+++ Listed records

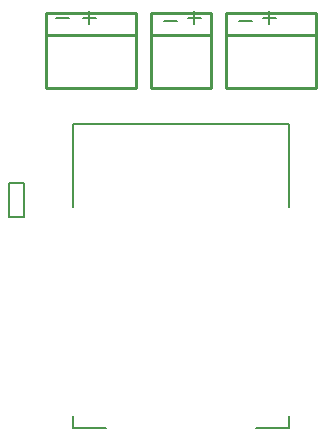
<source format=gto>
G75*
%MOIN*%
%OFA0B0*%
%FSLAX25Y25*%
%IPPOS*%
%LPD*%
%AMOC8*
5,1,8,0,0,1.08239X$1,22.5*
%
%ADD10C,0.00600*%
%ADD11C,0.01000*%
%ADD12C,0.00500*%
%ADD13C,0.00800*%
D10*
X0040733Y0144956D02*
X0040733Y0149222D01*
X0038600Y0147089D02*
X0042867Y0147089D01*
X0033867Y0147089D02*
X0029600Y0147089D01*
X0065600Y0146089D02*
X0069867Y0146089D01*
X0073600Y0147089D02*
X0077867Y0147089D01*
X0075733Y0144956D02*
X0075733Y0149222D01*
X0090600Y0146089D02*
X0094867Y0146089D01*
X0098600Y0147089D02*
X0102867Y0147089D01*
X0100733Y0144956D02*
X0100733Y0149222D01*
D11*
X0086300Y0148800D02*
X0086300Y0141300D01*
X0116300Y0141300D01*
X0116300Y0123800D01*
X0086300Y0123800D01*
X0086300Y0141300D01*
X0081300Y0141300D02*
X0061300Y0141300D01*
X0061300Y0148800D01*
X0081300Y0148800D01*
X0081300Y0141300D01*
X0081300Y0123800D01*
X0061300Y0123800D01*
X0061300Y0141300D01*
X0056300Y0141300D02*
X0026300Y0141300D01*
X0026300Y0148800D01*
X0056300Y0148800D01*
X0056300Y0141300D01*
X0056300Y0123800D01*
X0026300Y0123800D01*
X0026300Y0141300D01*
X0086300Y0148800D02*
X0116300Y0148800D01*
X0116300Y0141300D01*
D12*
X0018859Y0092009D02*
X0018859Y0080591D01*
X0013741Y0080591D01*
X0013741Y0092009D01*
X0018859Y0092009D01*
D13*
X0035367Y0014292D02*
X0035367Y0010249D01*
X0046300Y0010249D01*
X0096300Y0010249D02*
X0107233Y0010249D01*
X0107233Y0014292D01*
X0107233Y0084020D02*
X0107233Y0111643D01*
X0035367Y0111643D01*
X0035367Y0084020D01*
M02*

</source>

++++++

*Directions for this task:* Print the data exactly as written, dropping any images it holds.

*Solution to the exercise:*
<source format=gto>
G75*
%MOIN*%
%OFA0B0*%
%FSLAX25Y25*%
%IPPOS*%
%LPD*%
%AMOC8*
5,1,8,0,0,1.08239X$1,22.5*
%
%ADD10C,0.00600*%
%ADD11C,0.01000*%
%ADD12C,0.00500*%
%ADD13C,0.00800*%
D10*
X0040733Y0144956D02*
X0040733Y0149222D01*
X0038600Y0147089D02*
X0042867Y0147089D01*
X0033867Y0147089D02*
X0029600Y0147089D01*
X0065600Y0146089D02*
X0069867Y0146089D01*
X0073600Y0147089D02*
X0077867Y0147089D01*
X0075733Y0144956D02*
X0075733Y0149222D01*
X0090600Y0146089D02*
X0094867Y0146089D01*
X0098600Y0147089D02*
X0102867Y0147089D01*
X0100733Y0144956D02*
X0100733Y0149222D01*
D11*
X0086300Y0148800D02*
X0086300Y0141300D01*
X0116300Y0141300D01*
X0116300Y0123800D01*
X0086300Y0123800D01*
X0086300Y0141300D01*
X0081300Y0141300D02*
X0061300Y0141300D01*
X0061300Y0148800D01*
X0081300Y0148800D01*
X0081300Y0141300D01*
X0081300Y0123800D01*
X0061300Y0123800D01*
X0061300Y0141300D01*
X0056300Y0141300D02*
X0026300Y0141300D01*
X0026300Y0148800D01*
X0056300Y0148800D01*
X0056300Y0141300D01*
X0056300Y0123800D01*
X0026300Y0123800D01*
X0026300Y0141300D01*
X0086300Y0148800D02*
X0116300Y0148800D01*
X0116300Y0141300D01*
D12*
X0018859Y0092009D02*
X0018859Y0080591D01*
X0013741Y0080591D01*
X0013741Y0092009D01*
X0018859Y0092009D01*
D13*
X0035367Y0014292D02*
X0035367Y0010249D01*
X0046300Y0010249D01*
X0096300Y0010249D02*
X0107233Y0010249D01*
X0107233Y0014292D01*
X0107233Y0084020D02*
X0107233Y0111643D01*
X0035367Y0111643D01*
X0035367Y0084020D01*
M02*

</source>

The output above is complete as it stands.